Although the data below holds other lines too, output only those from the line with "Пшеничный (обед): 210 -> 179.9" up to and including the line with "Чай (обед): 40 -> 81.2", exactly as they appear.

__EXTRACTED INFORMATION__:
◆ ◆ ◆ ◆ ◆ ◆ ◆

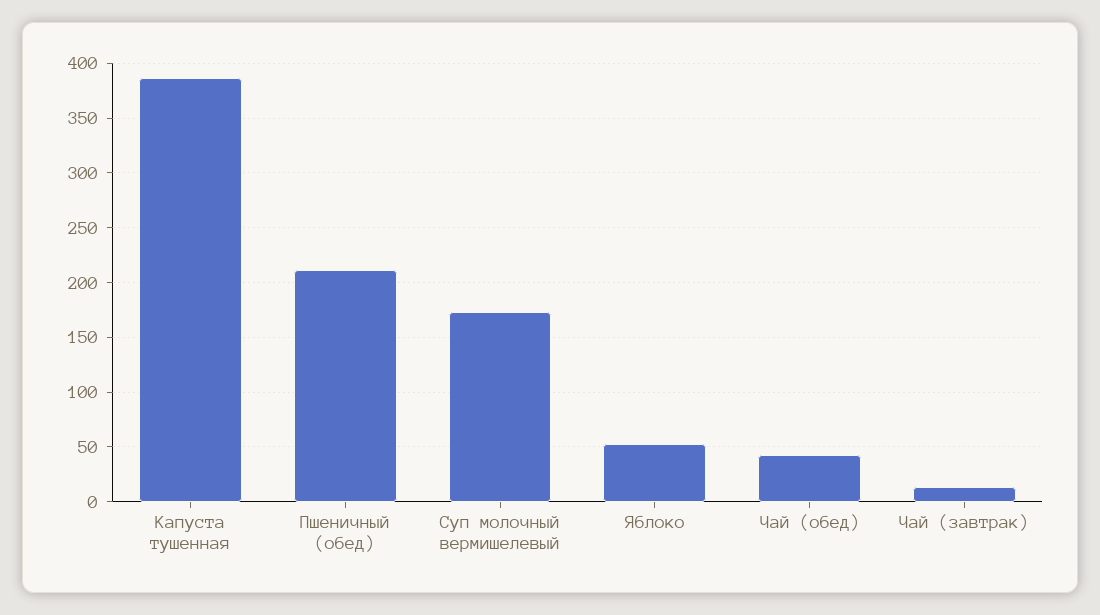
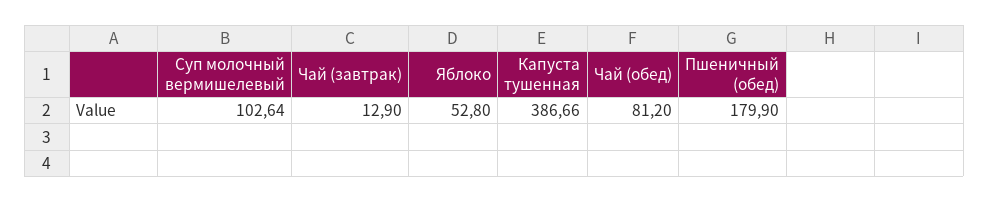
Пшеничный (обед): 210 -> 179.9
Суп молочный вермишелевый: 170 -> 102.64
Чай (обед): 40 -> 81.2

◆ ◆ ◆ ◆ ◆ ◆ ◆

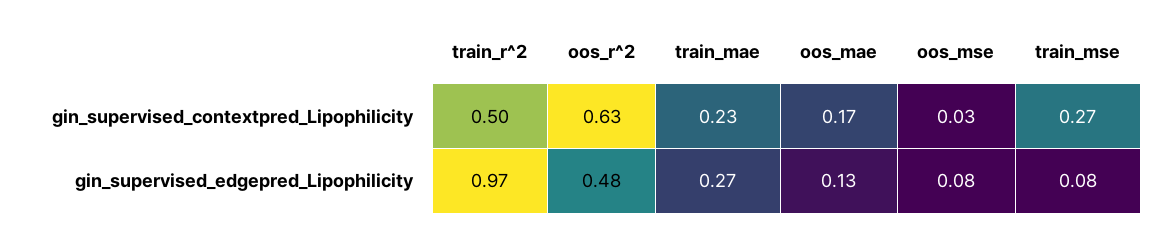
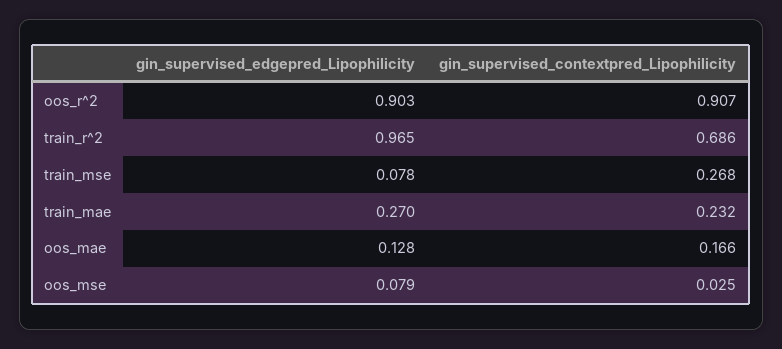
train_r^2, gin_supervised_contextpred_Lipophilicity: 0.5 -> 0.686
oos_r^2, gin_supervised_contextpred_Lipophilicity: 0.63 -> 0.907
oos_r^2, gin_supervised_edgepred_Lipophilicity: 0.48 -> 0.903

◆ ◆ ◆ ◆ ◆ ◆ ◆

__RESPONSE TO THIS TASK__:
Пшеничный (обед): 210 -> 179.9
Суп молочный вермишелевый: 170 -> 102.64
Чай (обед): 40 -> 81.2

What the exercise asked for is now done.